Dataset entries:
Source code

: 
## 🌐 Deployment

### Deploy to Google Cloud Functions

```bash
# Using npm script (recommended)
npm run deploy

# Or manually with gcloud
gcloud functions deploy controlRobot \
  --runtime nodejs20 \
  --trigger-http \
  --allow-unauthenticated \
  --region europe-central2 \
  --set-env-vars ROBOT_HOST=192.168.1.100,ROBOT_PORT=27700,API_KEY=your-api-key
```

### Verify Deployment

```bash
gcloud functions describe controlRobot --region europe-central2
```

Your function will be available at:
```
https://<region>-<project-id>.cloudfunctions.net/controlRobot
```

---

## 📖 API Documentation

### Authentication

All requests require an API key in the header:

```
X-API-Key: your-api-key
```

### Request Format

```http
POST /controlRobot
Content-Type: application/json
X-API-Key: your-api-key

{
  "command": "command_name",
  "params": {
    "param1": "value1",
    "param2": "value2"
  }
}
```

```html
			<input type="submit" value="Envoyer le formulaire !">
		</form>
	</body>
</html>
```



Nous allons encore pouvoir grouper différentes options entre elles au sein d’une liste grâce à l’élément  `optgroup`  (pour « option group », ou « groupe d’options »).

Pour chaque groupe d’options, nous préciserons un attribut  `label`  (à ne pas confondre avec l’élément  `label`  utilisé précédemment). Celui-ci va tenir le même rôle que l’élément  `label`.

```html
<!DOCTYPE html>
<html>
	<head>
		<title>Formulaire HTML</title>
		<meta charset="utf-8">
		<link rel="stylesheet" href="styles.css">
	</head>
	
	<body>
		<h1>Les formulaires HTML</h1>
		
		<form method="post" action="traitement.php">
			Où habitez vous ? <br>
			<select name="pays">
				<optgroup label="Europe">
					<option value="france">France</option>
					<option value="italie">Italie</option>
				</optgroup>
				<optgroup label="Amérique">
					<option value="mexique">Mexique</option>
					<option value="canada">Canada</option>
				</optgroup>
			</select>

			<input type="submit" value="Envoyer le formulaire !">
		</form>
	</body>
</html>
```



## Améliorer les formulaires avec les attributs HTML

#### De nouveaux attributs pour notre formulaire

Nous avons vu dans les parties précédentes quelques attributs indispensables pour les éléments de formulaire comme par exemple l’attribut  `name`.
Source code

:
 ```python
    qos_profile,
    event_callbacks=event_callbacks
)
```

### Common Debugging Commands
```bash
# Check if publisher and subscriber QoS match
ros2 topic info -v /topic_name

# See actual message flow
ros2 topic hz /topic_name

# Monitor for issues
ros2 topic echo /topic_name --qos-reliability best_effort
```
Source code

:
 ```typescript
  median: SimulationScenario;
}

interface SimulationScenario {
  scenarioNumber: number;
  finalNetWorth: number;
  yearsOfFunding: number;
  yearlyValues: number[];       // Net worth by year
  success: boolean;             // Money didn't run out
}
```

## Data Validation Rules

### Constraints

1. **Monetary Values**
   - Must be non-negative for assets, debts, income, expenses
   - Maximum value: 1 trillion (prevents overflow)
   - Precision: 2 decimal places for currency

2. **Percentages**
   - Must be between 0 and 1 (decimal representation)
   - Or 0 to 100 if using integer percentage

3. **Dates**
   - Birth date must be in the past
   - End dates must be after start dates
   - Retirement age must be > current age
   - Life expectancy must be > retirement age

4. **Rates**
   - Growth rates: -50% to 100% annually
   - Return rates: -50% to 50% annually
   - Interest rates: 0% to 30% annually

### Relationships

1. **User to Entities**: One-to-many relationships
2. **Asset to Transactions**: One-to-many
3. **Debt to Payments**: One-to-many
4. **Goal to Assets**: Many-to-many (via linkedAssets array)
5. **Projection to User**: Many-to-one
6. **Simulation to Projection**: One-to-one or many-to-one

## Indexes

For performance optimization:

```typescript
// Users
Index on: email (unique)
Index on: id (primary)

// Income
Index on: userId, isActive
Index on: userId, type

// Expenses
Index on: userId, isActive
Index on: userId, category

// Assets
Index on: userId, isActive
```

What you have to do: Give the count of lines in the data that contain the word "Projection", and write nothing besides it.

Exercise answer: 2